*** Page extract ***
Approximately 25 years ago, New York City was surprised to find itself facing a huge surge in family homelessness. We had seen this problem before but not on this scale. So the city, obligated by the state constitutional requirement that government care for the needy, began placing whole families in rundown hotels, many of them in midtown Manhattan like the Martinique and the Prince George.

It was startling to see kids not much older than 10 or 11 who’d likely never been far from homes in Brooklyn or the Bronx playing around a then very seedy Times Square or Lower Fifth Avenue area. A friend, Hank Orenstein who was Youth Coordinator at Community Board 6, suggested we publish a newsletter to help solve that problem.

One of the first issues of that newsletter “HOW…WHEN…WHERE” in July 1987 carried the following exchange of letters,

“Dear Mayor Koch: Why can’t you build housing with the money you’re spending on keeping my family in a hotel? Arthur B., Saratoga Family Inn”
*** Material shown ***
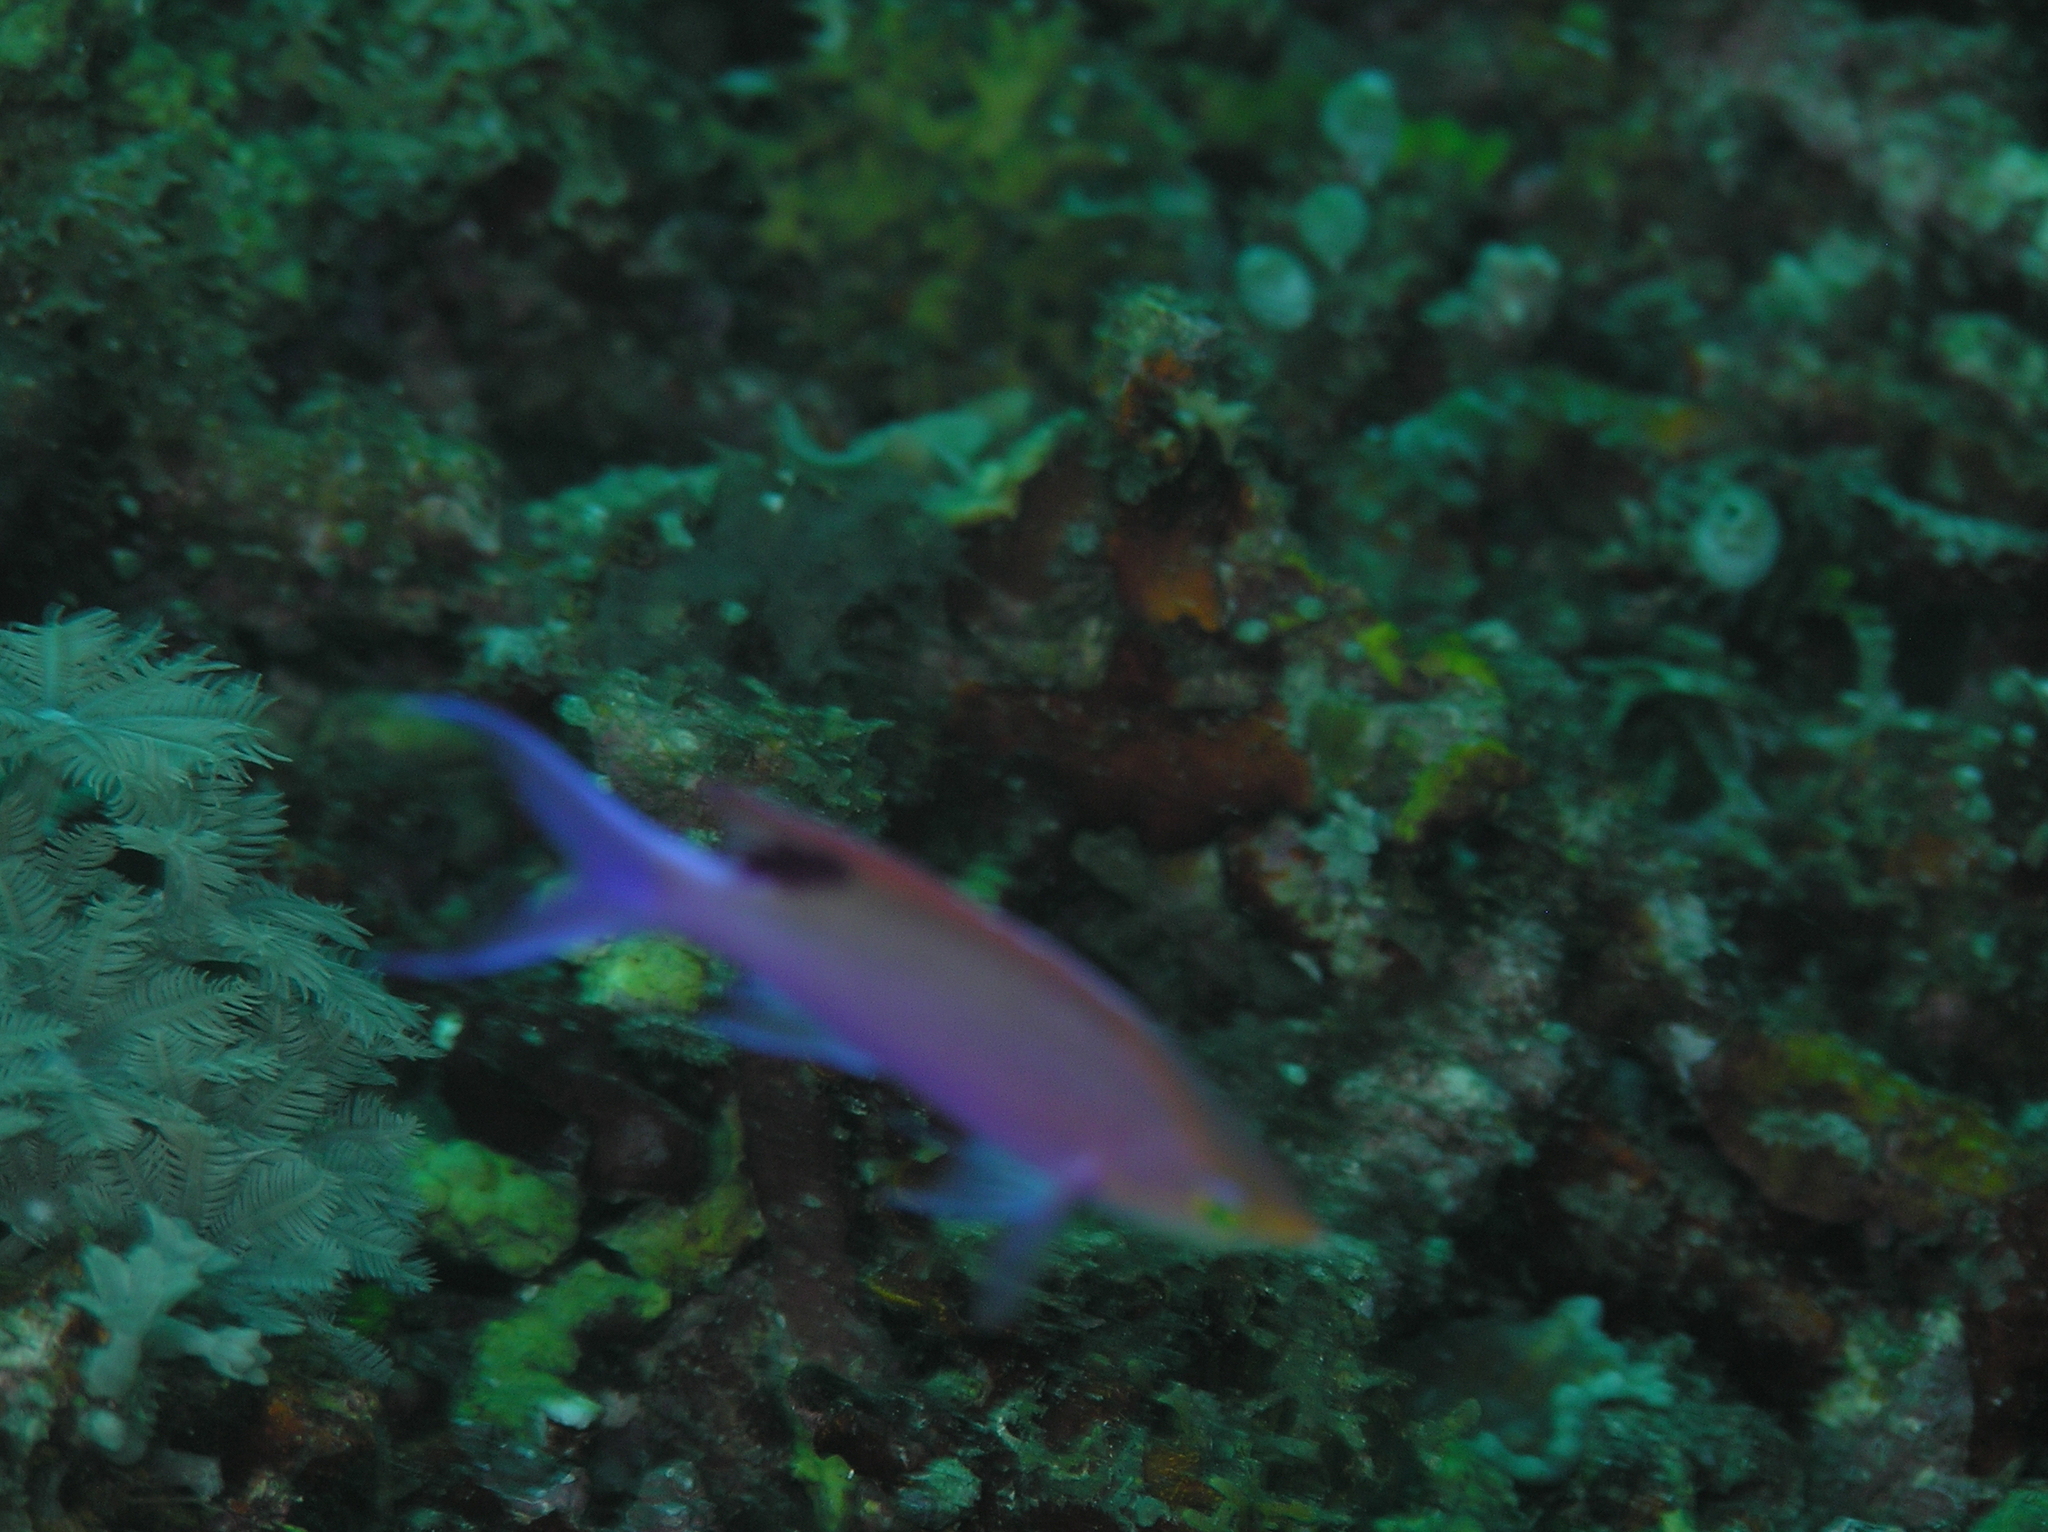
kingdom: Animalia
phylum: Chordata
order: Perciformes
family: Serranidae
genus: Pseudanthias
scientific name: Pseudanthias tuka
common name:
***
* _Aim_: Please give the name of the newsletter mentioned in the passage on New York City family homelessness. The entries have no role here.

* _Answer to this problem_: HOW…WHEN…WHERE